Secondo la Cgia di Mestre, chi spera in un’inversione del trend demografico rischia di rimanere deluso. «Purtroppo, non ci sono misure in grado di cambiare segno a questo fenomeno in tempi ragionevolmente brevi. E nemmeno il ricorso agli stranieri potrà “risolvere” la situazione. Pertanto, dobbiamo rassegnarci a un progressivo rallentamento, probabilmente anche di natura economica».
L’invecchiamento della popolazione
C’è poi un altro aspetto legato all’invecchiamento della popolazione. «Una società con meno giovani e più anziani dovrà fronteggiare un’impennata della spesa previdenziale, di quella sanitaria e di quella assistenziale da far tremare i polsi. Va altresì segnalato che questo scenario così preoccupante tenderà ad allargare ulteriormente la forbice tra il Nord e il Sud del Paese». Disparità che sono continuate ad aumentare negli ultimi decenni.
La forbice tra il Nord e il Sud del Paese
Come puntualizzato dalla Cgia, nonostante l’Italia abbia beneficiato tra il 2000 e il 2020 di 125 miliardi di euro di fondi Ue per la coesione territoriale e una buona parte di questi finanziamenti sia stata erogata proprio alle regioni del Mezzogiorno, le distanze sono cresciute. Analizzando il Pil pro-capite e fissando il dato al 2000 pari a 100, nel 2021 nel Centro l’indice è sceso a 93,8, nel Mezzogiorno si è attestato a 94,9, nel Nordest a 98,7 e nel Nordovest a 101,4.

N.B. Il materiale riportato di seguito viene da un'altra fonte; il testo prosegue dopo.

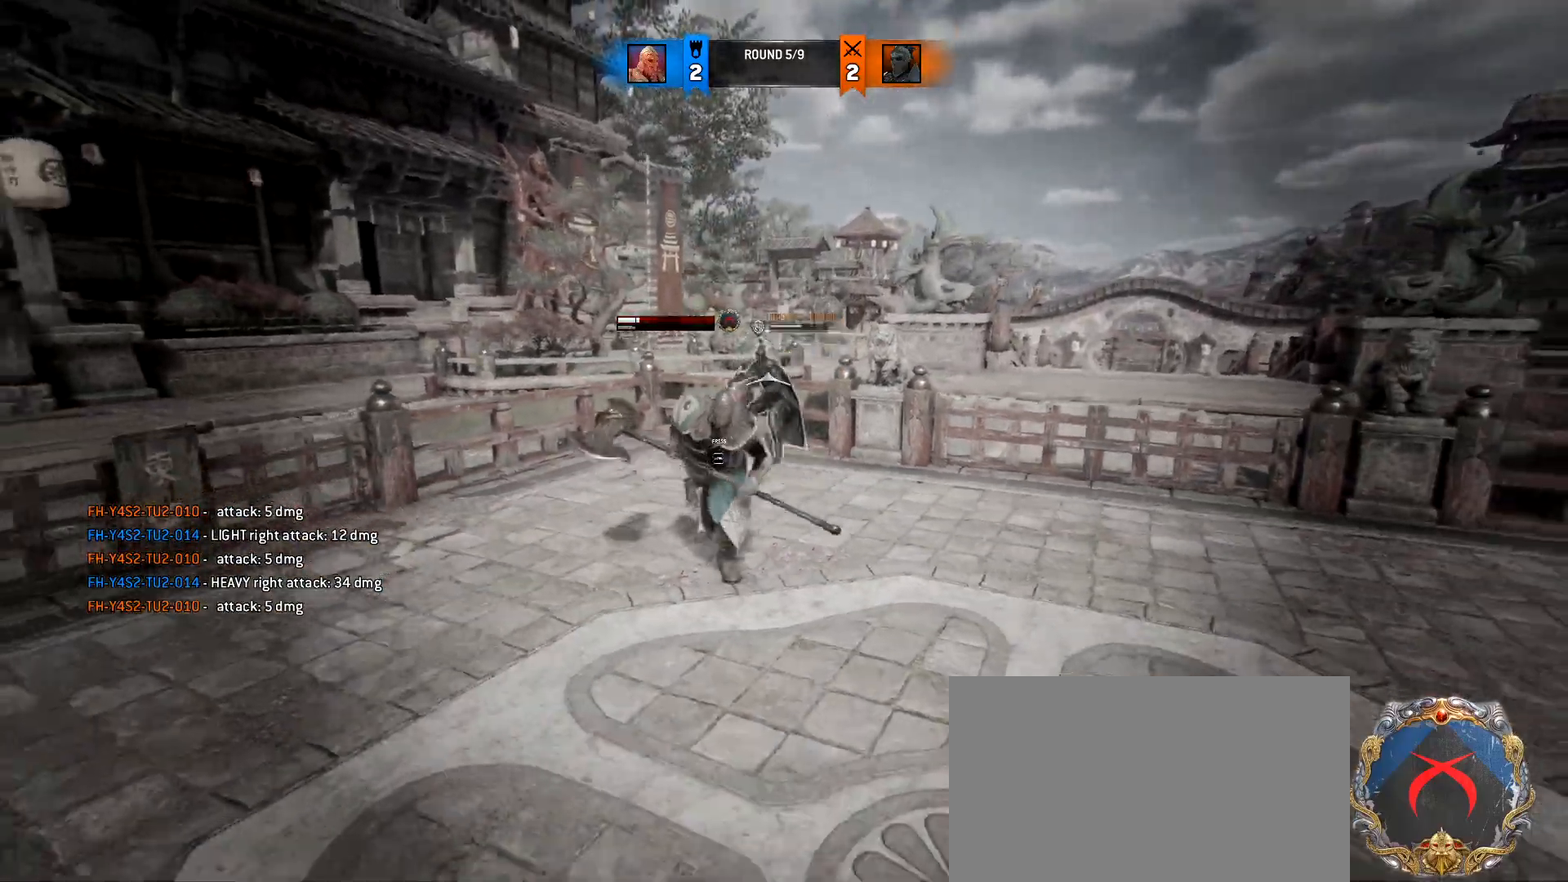
{"keys": ["d", "w"], "mouse": [], "events": [[100, "mouse_wheel", "up"], [133, "ctrl", "up"], [233, "s", "up"], [333, "d", "down"], [417, "w", "down"]]}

«Comparando i risultati delle aree più ricche del Paese con quella più in difficoltà, registriamo che rispetto al Nordest, il Sud ha perso 3,7 punti e nei confronti del Nordovest addirittura 6,4 punti. È evidente che i soldi non bastano. Sono una condizione necessaria, ma non sufficiente a risollevare le sorti di un’area svantaggiata», conclude la Cgia.